Yann LeCun est l’un des pionniers mondiaux de l’intelligence artificielle moderne. Depuis plus de trente ans, il défend le principe du deep learning, cette approche qui consiste à entraîner les machines plutôt qu’à les programmer. Longtemps marginale, cette vision est désormais au cœur de toutes les IA contemporaines, des modèles génératifs aux systèmes de perception utilisés dans les véhicules autonomes ou les outils de diagnostic médical.
Né en Bretagne et formé à l’université Pierre-et-Marie-Curie à Paris, il découvre très tôt l’informatique, marqué enfant par le film de Stanley Kubrick *2001, l’Odyssée de l’espace*. À 21 ans, son intérêt pour l’apprentissage des machines se cristallise après un débat décisif entre Noam Chomsky et Jean Piaget sur l’inné et l’acquis.

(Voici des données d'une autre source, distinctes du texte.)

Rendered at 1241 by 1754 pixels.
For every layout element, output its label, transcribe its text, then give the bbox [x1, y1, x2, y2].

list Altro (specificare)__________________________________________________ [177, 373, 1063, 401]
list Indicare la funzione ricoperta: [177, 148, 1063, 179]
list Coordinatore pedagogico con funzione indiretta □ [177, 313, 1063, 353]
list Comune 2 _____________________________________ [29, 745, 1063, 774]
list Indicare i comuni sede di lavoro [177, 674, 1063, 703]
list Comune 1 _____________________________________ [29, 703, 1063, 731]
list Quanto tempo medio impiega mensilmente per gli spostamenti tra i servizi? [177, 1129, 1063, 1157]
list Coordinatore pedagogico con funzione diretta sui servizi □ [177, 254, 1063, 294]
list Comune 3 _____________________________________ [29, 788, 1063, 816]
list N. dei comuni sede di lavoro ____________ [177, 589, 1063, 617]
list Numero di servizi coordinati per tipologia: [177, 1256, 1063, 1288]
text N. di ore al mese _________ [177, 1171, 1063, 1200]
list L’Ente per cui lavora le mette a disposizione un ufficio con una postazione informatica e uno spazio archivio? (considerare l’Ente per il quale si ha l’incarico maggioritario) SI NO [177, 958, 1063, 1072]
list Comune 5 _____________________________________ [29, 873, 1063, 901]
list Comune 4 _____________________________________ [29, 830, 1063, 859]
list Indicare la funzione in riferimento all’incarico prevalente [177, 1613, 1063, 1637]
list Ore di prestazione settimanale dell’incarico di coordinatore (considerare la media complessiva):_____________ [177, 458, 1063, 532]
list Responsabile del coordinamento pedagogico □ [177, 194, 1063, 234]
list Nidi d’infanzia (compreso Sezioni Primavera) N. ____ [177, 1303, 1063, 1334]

Recruté par Bell Labs en 1988, il tente d’appliquer les réseaux neuronaux à la reconnaissance d’écriture sur chèques, un projet abandonné par l’institution mais qu’il poursuit de manière indépendante.

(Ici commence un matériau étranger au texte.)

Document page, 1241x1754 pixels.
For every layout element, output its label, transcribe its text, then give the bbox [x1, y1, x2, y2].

Tout au long des années 1990 et 2000, il s’associe aux chercheurs Geoffrey Hinton et Yoshua Bengio pour maintenir vivante une discipline alors jugée trop spéculative. Leur travail finit par s’imposer en 2012, lorsque des modèles basés sur le deep learning remportent une compétition internationale de reconnaissance d’images. LeCun voit alors s’opérer un basculement scientifique rapide, rendu possible par la croissance exponentielle de la puissance de calcul et des données disponibles.
En 2013, Mark Zuckerberg le recrute pour diriger le laboratoire de recherche en intelligence artificielle de Meta. Cette position le place au cœur de la stratégie technologique du groupe, tout en lui permettant de poursuivre ses travaux fondamentaux. En 2019, sa contribution est consacrée par le prix Turing, distinction ultime en informatique, partagé avec Hinton et Bengio.
Connnu pour son rationalisme assumé, Yann LeCun se distingue par une vision optimiste et exigeante du progrès scientifique. Alors que certains chercheurs alertent sur les risques existentiels de l’IA et appellent à une pause dans la recherche, il rejette ces positions, qu’il considère comme infondées et contraires à l’esprit scientifique. Il critique également les limites structurelles des modèles génératifs actuels, qu’il juge incapables d’incarner une véritable compréhension du monde. À ses yeux, la prochaine avancée majeure passera par de nouveaux paradigmes, bien au-delà des modèles de prédiction statistique comme ChatGPT.
Malgré l’essor de ces systèmes, y compris chez Meta, il continue de défendre une trajectoire de recherche différente, axée sur des architectures plus autonomes, capables de raisonner et d’acquérir du bon sens. Pour lui, l’intelligence artificielle doit amplifier les capacités humaines et ouvrir la voie à une nouvelle phase d’émancipation intellectuelle.